3.3.4. Gaseous signaling
Activated monocytes contribute to gaseous signaling through the generation of carbon monoxide (CO) and nitric oxide (NO). Specifically, CO serves as a gaseous signaling molecule exerting anti-inflammatory effects through regulation of p38 MAPK and IL-10 pathways (151, 152), whereas NO regulates intracellular signaling molecules such as MAPK, JAK, NF-κB, and activating protein-1, mediating the production of pro-inflammatory cytokines and chemokines (153, 154).
CO is a downstream product of heme oxygenase-1 (HO-1) released together with biliverdin and ferritin as a consequence of heme metabolism, all of which contribute to an anti-inflammatory effect (155). Monocytes expressing HO-1 are anti-inflammatory and rapidly recruited to the pancreas dampening the severity of CER-AP and CDE-AP in mice (156). In MAP patients, HO-1 expression of monocytes on admission was higher than healthy controls (156). The level of HO-1 expression was highest on admission and decreased to normal levels on day 3 with clinical improvement (156). The release of CO can be achieved in a controlled way by administration of CO-releasing molecule-2 (CORM-2) without disturbing carboxyhemoglobin levels. CORM-2 suppressed TLR4/MD2 receptor complex activation and TNF-α production by macrophages in pancreas and spleen, attenuating cytokine cascade and organ injury in CER-AP and CDE-AP in mice (157). CORM-2 further inhibited pancreatic CCL2 production and blocked CCL2-triggered CCR2 endocytosis, thus impairing pathological CD11b+Ly6Chi monocyte recruitment from the blood to pancreas (94). This axis has also been effectively targeted with therapy using haemin, a HO-1 inducing agent in clinical use for the treatment of thalassemia intermedia. Haemin has been shown to upregulate HO-1 expression in peritoneal and pancreatic macrophages, which reduced severity of CER-AP and CDE-AP in mice (140, 156).

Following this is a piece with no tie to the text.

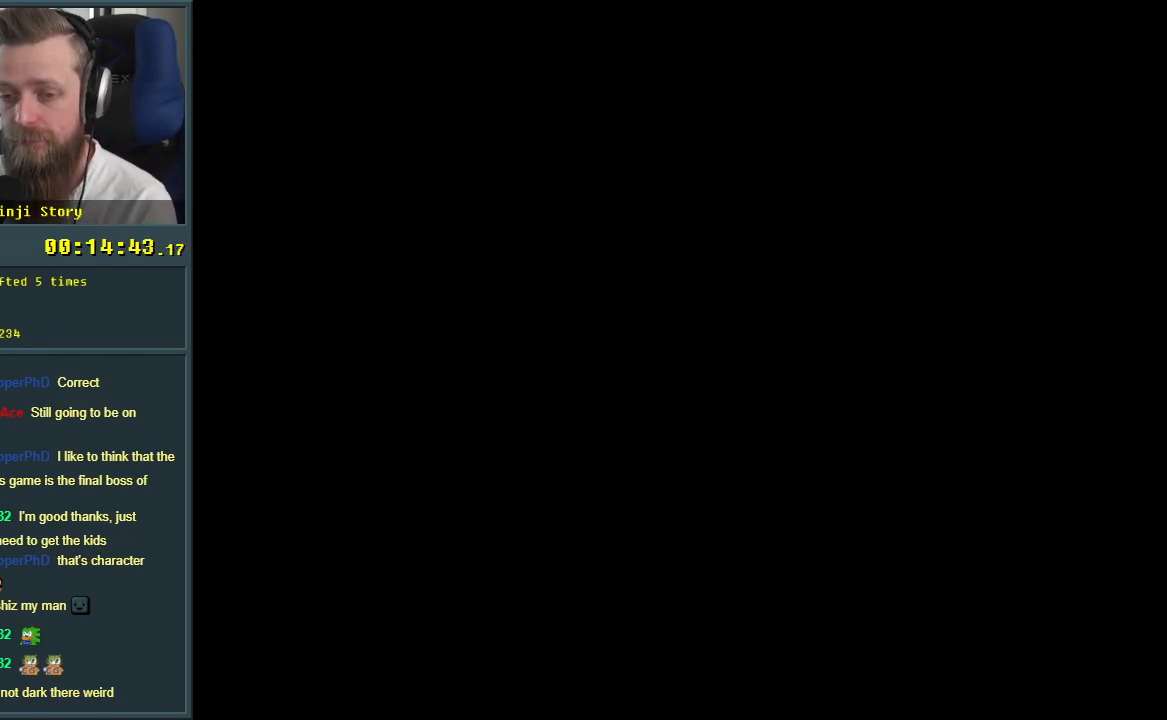
{"buttons": ["Y"], "events": [[150, "Y", "down"]]}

NO is generated via the activity of nitric oxide synthase (NOS), which is inducible in inflammatory cells in response to activation (153). Increased expression of iNOS could be detected in peritoneal monocytes/macrophages in NaTC-AP but not CER-AP rats (158), and while low NO concentrations ameliorated microcirculation disturbances, large concentrations contributed to capillary leakage and micro-circulatory failure (159). Clinically, elevated iNOS expression was detected in monocytes from AP patients with systemic inflammatory response syndrome, but no significant changes were observed in those without (160).

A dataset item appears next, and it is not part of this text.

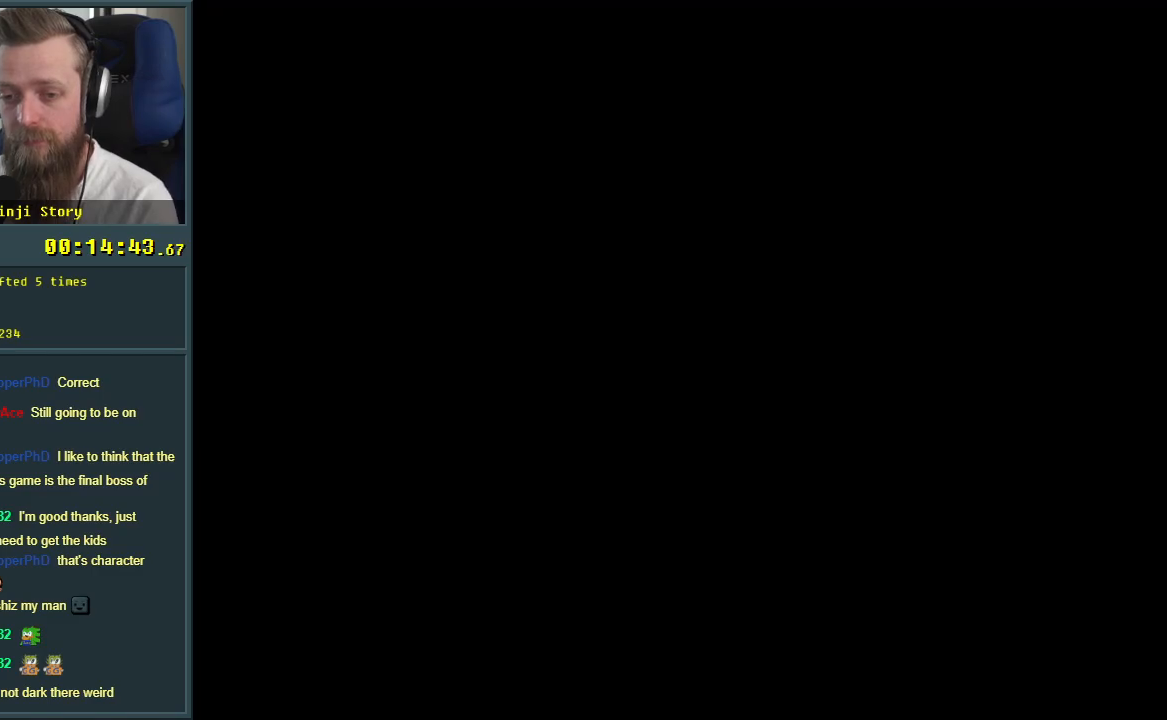
{"buttons": ["Y"], "events": []}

4. Obesity and lipid modulation of monocytes in AP
Obesity, as defined by a body mass index of 30 kg/m2 or more, has reached global pandemic levels (161). Beyond merely an excess in body weight, it is a metabolic disorder associated with excessive lipid storage and chronic, low-grade inflammation (161). The relationship between obesity and AP has been gradually explored using various obesity-related AP animal models. These models include induction of NaTC-AP in high-fat diet (HFD) fed rats (162) and CER-AP (or CER/LPS-AP) in HFD fed, leptin-deficient ob/ob, or leptin receptor-defective db/db mice (163–165) as well as the administration of IL-12 plus IL-18 in ob/ob mice or HFD mice (166, 167). Most recently, our group has shown that administration of alcohol in HFD mice could induce AP with multiorgan injury mediated by adipocyte tissue lipolysis (168). Clinically, studies have linked obesity to an increased incidence and severity of AP (169). Obesity may aggravate AP severity through unsaturated fatty acids via lipase mediated lipolysis and various adipokines from adipose tissue (170–172). During AP, pancreatic lipase leaks from the injured pancreas into adipose tissue with increased amount and activity, generating excessive free fatty acids via lipolysis, which in turn worsen systemic inflammation and organ failure in AP (173, 174). Genetic knockout or pharmacological inhibition of pancreatic lipase reduced adipose tissue lipolysis, systemic inflammation, organ failure, and mortality of AP in ob/ob obese mice (170, 173, 174).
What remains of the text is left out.